Identification of earthquake precursors in the hydrogeochemical and geoacoustic data for the Kamchatka peninsula by flicker-noise spectroscopy

TL;DR

This study introduces a flicker-noise spectroscopy-based method to identify earthquake precursors by analyzing hydrogeochemical and geoacoustic signals, revealing potential early warning signs days to months before a large quake.

Contribution

The paper presents a novel application of flicker-noise spectroscopy to detect multi-scale precursors in different signals for seismic regions.

Findings

Nonstationarity factor spikes occur 70-50 days before the earthquake in hydrogeochemical data.

Geoacoustic data show precursors at 29 and 6 days prior to the quake.
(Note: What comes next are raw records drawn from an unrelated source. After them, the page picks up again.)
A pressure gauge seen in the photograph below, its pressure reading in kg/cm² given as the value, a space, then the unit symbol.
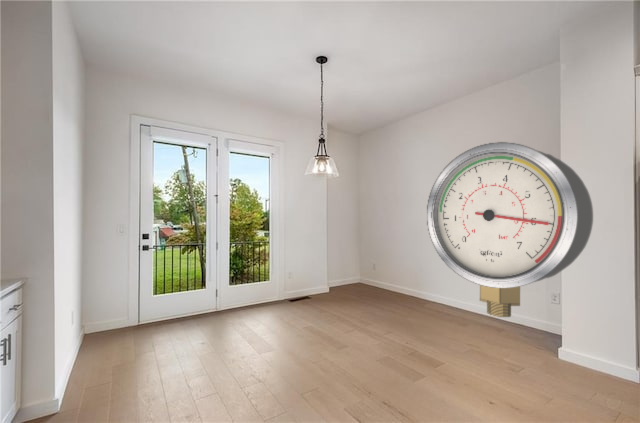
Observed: 6 kg/cm²
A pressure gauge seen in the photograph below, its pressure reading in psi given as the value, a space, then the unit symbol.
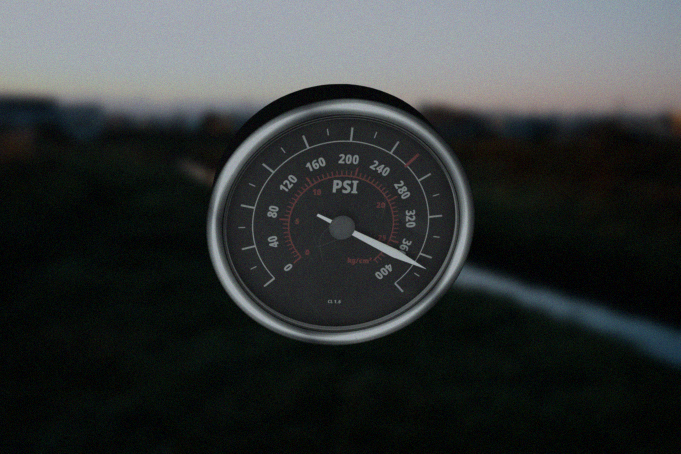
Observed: 370 psi
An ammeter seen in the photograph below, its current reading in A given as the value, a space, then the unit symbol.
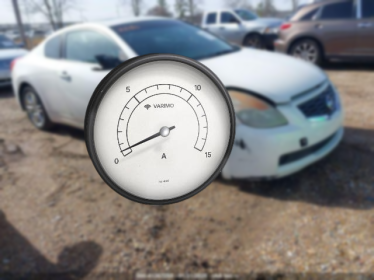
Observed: 0.5 A
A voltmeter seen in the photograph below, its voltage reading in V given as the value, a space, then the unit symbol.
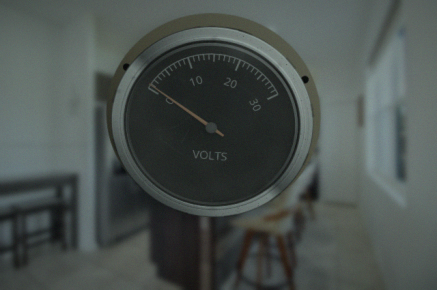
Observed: 1 V
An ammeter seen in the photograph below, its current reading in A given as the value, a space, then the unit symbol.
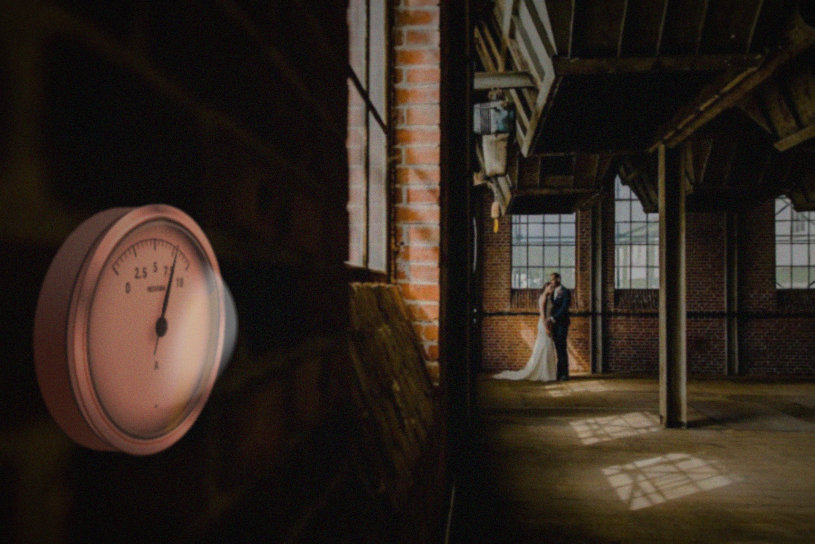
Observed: 7.5 A
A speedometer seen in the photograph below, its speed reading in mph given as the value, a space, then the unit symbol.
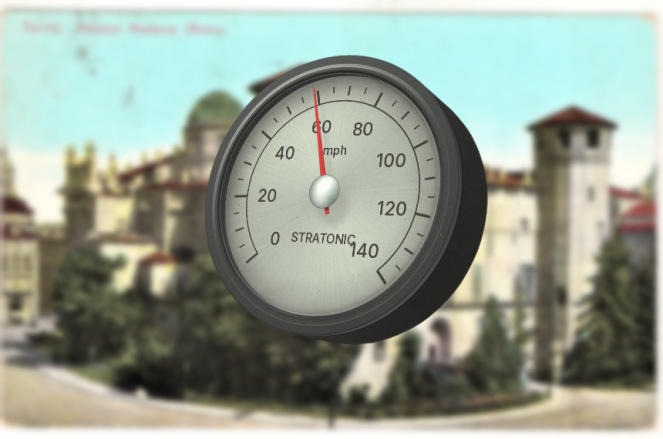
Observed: 60 mph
Method successfully identifies potential earthquake precursors in multiple signals.

Abstract

A phenomenological systems approach for identifying potential precursors in multiple signals of different types for the same local seismically active region is proposed based on the assumption that a large earthquake may be preceded by a system reconfiguration (preparation) at different time and space scales. A nonstationarity factor introduced within the framework of flicker-noise spectroscopy, a statistical physics approach to the analysis of time series, is used as the dimensionless criterion for detecting qualitative (precursory) changes within relatively short time intervals in arbitrary signals. Nonstationarity factors for chlorine-ion concentration variations in the underground water of two boreholes on the Kamchatka peninsula and geacoustic emissions in a deep borehole within the same seismic zone are studied together in the time frame around a large earthquake on October 8, 2001. It is shown that nonstationarity factor spikes (potential precursors) take place in the interval from 70 to 50 days before the earthquake for the hydrogeochemical data and at 29 and 6 days in advance for the geoacoustic data.